<<Taikichiro Mori Memorial Research Fund>>

Graduate Student Researcher Development Grant Report


Research Project: Automatic translation system for multilingual compound words

Project Researcher: Vo Ho Bao Khanh


Research Contents

Compound words are highly frequent and productive in many languages, especially in Japanese. Therefore, translating Japanese compound words to other languages is indispensable in multilingual processing applications such as machine translation and mutlilingual information retrieval that require the exact translations of compounds of words. However, compound word translation is a difficult and challenging task due to variable compound structures, multiple relations of constituents within compound words, and several possible translations of each constituent. Machine translation of Japanese compound words to other popular languages, yet to less popular language, has been done to solve these difficulties thanks to the adequate multilingual data and the excellent morphological processing tools of popular languages. We aim to automatically translate Japanese compound words to a less popular language in this thesis with the hope to propose a general translation framework for less popular languages. We chose Vietnamese as the target language because the need of understanding Japanese in Vietnam has become a huge demand since the two countries established a full-fledged relation.


Research Activity Results

 Our proposed approach, in general, consists of two phases: generation and selection. In the first phase, we applied the morphologically-based compositional translation method that utilized inflected features, grammatical features and semantic links of Japanese constituents to generate translation candidates regardless of the sparseness of the dictionary.

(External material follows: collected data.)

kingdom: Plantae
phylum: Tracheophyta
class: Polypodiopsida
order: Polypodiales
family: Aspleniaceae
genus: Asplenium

We then selected the most likely translation candidates by evaluating the term frequencies of the generated Vietnamese candidates with the help of available search engines. This selection method is appropriate for less popular languages which are limited at language processing tools and good quality corpora. We developed the actual implementation of our approach and evaluated it for various data sets. The results show that our approach is effective and adaptive for not only Vietnamese but also other languages. It can also be applicable for other researches such as multiword expression compilation and multilingual information retrieval research.

All these phases have been done, and the retrieved results are very good, about 80% of translated Japanese compound words are correct.



In general, I have finished the main tasks that I proposed in Mori Grant about one year ago. I have finished translating Japanese compound words to Vietnamese with quite high accuracy in translated results.